___ PASSAGE FOR REVIEW

Open coyotemarin opened 13 years ago
Where would you like to see this time reported?
I'd expect "Total test time" to include class setup and teardown.
In verbose mode, I'd expect to see a line like:
path.to.test_module SlowAssTestCase.do_expensive_stuff ... class_setup in 121.46s
Maybe if we listed the class setup time like:
path.to.test_module SlowAssTestCase.class_setup ... 121.46s
path.to.test_module SlowAssTestCase.test ... 2.1s
path.to.test_module SlowAssTestCase.class_teardown ... 5.34s
I think I didn't understand what you meant by "Total test time". If that's truely just the sum of all the reported test method times then that definitely sounds like a bug.
Yup, that's exactly the format I'd like. :)
Yeah, it looks like class setup/teardown times are not included in total test time.
Oh, except that you should still say ok
after tests that succeed. But yeah, it's fine to have all class setup in a single line; I imagine it could get quite cluttered otherwise.
Something like:
path.to.test_module SlowAssTestCase ... class_setup in 121.46s
might be a little better, since it doesn't make class_setup
look like a method name.
Oh yeah, just git confused by this as well ; 6s test taking almost 3min.
[sandbox] eskil@dev19$ time testify -x disabled yelp.tests.cmds.category_browse_test
./yelp/testing/testutil/generators.py:95: UnicodeWarning: Unicode equal comparison failed to convert both arguments to Unicode - interpreting them as being unequal
for c in set(r) - allowed_chars:
..................
PASSED. 18 tests / 2 cases: 18 passed, 0 failed. (Total test time 6.73s)
real 2m41.232s
user 1m39.810s
sys 0m9.630s
I've got a branch that causes class_setup/class_teardown to get reported to the reporting plugins. (https://github.com/Yelp/Testify/pull/75)
I suppose I could go ahead and make the default reporter spit out this info.
A lot of time spent in Yelp tests is not the actual tests, but setting up the users/reviews/etc. to run the tests on. Currently Testify doesn't show timing information for
@class_setup
and@class_teardown
methods, or include them in the "Total test time".These tend to be the most expensive methods (otherwise we'd just use
@setup
or@teardown
), so it's kind of a liability not to know just how expensive they are.

______
___ DATA UNDER STUDY

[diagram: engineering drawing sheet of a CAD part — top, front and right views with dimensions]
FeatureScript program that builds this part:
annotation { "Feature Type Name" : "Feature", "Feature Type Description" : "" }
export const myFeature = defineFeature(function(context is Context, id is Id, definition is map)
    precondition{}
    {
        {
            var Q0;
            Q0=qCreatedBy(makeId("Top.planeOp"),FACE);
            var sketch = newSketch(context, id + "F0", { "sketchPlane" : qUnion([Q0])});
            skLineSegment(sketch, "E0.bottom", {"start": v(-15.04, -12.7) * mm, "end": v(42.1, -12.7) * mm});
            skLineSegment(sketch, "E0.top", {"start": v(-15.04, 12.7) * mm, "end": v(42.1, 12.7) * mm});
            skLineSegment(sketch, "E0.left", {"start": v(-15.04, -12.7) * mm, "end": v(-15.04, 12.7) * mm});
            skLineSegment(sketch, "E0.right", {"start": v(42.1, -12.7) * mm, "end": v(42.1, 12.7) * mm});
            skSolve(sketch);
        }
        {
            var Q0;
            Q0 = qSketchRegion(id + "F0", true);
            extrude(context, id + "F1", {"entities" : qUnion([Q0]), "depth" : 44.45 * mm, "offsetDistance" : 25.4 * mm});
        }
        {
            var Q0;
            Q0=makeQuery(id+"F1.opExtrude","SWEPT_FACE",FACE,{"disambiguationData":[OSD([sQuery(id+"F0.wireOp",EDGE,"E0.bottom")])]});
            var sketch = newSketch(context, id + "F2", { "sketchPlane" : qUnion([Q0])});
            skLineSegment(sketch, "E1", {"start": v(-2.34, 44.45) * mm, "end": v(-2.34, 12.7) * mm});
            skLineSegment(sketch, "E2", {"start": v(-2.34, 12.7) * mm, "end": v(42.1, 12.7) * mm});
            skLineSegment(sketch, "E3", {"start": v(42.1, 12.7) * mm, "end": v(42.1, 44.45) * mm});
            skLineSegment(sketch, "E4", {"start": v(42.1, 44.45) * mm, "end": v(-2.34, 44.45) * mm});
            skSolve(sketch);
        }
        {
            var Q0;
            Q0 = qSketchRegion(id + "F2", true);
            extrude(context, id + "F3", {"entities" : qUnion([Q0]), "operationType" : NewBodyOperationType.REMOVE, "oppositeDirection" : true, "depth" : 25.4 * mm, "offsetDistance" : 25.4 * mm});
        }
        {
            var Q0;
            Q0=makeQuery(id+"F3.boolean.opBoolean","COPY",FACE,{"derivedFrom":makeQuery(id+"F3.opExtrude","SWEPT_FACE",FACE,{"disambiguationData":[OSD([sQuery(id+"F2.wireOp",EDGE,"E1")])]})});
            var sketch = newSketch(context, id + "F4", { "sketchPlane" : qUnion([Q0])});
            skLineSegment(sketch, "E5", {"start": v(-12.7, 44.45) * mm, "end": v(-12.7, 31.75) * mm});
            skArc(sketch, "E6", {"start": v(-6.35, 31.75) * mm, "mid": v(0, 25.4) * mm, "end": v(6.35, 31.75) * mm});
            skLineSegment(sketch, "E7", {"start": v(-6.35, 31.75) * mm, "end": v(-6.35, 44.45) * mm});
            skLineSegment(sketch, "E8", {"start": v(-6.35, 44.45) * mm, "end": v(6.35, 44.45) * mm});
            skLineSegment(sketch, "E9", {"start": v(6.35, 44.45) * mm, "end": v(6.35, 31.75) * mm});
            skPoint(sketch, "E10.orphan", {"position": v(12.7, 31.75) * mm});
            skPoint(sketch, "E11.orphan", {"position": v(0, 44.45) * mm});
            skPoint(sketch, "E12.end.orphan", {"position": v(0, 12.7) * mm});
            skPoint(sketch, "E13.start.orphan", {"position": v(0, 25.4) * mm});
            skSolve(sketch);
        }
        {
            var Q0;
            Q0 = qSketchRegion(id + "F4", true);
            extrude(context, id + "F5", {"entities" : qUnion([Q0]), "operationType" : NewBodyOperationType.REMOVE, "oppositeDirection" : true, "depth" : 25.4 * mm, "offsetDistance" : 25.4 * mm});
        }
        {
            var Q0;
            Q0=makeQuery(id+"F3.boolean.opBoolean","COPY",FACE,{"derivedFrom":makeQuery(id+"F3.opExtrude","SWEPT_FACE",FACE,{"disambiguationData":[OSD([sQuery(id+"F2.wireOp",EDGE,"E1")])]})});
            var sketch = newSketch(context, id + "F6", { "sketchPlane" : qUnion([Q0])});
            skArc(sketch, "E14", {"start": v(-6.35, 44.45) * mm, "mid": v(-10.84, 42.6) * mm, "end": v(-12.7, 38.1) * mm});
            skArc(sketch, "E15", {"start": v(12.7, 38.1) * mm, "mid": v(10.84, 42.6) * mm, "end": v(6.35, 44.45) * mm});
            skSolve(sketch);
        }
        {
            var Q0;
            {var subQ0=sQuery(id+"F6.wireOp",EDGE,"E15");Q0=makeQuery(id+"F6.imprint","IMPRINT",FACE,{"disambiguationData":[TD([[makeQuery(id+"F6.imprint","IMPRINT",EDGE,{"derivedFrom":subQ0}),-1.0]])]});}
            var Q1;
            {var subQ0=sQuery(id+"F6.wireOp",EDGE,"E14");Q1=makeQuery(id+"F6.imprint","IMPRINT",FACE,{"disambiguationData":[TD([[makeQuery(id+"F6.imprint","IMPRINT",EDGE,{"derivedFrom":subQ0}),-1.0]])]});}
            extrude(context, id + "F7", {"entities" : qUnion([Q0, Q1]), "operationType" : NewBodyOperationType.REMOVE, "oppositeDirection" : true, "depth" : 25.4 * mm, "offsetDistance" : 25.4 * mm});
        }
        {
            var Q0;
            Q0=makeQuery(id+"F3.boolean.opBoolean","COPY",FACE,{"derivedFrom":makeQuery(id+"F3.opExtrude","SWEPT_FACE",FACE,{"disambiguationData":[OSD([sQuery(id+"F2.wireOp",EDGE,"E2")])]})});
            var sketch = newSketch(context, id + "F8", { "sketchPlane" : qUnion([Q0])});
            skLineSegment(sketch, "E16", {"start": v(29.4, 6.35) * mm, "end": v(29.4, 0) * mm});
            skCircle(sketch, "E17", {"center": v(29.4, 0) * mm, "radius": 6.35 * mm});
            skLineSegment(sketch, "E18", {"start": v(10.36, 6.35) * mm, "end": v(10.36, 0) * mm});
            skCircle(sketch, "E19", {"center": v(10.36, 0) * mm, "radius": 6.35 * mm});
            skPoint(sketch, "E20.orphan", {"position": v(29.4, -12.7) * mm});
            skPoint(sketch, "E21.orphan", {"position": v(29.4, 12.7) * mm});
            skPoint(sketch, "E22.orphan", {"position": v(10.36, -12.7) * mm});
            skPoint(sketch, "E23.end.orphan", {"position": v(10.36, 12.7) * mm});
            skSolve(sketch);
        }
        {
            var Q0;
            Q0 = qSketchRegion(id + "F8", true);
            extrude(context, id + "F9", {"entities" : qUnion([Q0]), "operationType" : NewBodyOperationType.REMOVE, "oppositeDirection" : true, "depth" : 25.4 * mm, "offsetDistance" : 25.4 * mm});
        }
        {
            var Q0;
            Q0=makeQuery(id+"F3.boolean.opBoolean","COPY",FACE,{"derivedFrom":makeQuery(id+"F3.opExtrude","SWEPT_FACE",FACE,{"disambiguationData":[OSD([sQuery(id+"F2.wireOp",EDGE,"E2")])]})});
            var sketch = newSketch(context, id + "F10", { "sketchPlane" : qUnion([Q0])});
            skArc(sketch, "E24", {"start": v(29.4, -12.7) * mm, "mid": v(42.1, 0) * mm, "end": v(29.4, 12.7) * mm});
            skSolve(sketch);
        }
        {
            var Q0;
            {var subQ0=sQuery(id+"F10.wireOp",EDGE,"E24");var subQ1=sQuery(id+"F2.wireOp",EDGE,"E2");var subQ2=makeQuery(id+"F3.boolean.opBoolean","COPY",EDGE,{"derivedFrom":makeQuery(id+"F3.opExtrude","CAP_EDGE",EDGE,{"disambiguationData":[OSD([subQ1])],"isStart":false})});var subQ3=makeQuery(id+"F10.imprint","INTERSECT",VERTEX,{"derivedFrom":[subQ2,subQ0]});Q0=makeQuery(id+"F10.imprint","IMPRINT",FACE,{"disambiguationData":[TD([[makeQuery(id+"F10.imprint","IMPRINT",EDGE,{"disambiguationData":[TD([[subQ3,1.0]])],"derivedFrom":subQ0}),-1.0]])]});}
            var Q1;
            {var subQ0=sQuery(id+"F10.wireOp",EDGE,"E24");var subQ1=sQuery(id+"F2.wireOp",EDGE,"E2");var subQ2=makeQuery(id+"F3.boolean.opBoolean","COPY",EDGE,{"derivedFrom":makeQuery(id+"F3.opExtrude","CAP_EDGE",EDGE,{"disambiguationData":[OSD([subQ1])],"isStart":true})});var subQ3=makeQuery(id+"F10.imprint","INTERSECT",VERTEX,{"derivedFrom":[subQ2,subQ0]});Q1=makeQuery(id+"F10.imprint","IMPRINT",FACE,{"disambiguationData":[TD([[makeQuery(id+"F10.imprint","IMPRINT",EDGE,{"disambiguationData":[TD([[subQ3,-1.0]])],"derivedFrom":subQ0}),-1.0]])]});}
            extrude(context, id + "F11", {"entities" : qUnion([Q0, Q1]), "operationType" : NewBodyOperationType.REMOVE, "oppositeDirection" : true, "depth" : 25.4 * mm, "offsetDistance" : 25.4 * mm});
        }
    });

______

EXERCISE TASKS |
• 1. Answer these from the Testify issue thread:
(a) What "real" time does the shell output report?
(b) What total test time does the PASSED line report?
(c) What is the number of the pull request linked for the branch that reports class_setup/class_teardown to the reporting plugins?
• 2. List every decorator beginning with "@" that the Testify issue thread names.
• 3. Quote the stretch of the Testify issue thread from "Oh, except that" through "a method name.".

RESULTS FOR THE EXERCISE |
• 1.
(a) 2m41.232s
(b) 6.73s
(c) 75

• 2.
@class_setup
@class_teardown
@setup
@teardown

• 3.
Oh, except that you should still say ok
after tests that succeed. But yeah, it's fine to have all class setup in a single line; I imagine it could get quite cluttered otherwise.
Something like:
path.to.test_module SlowAssTestCase ... class_setup in 121.46s
might be a little better, since it doesn't make class_setup
look like a method name.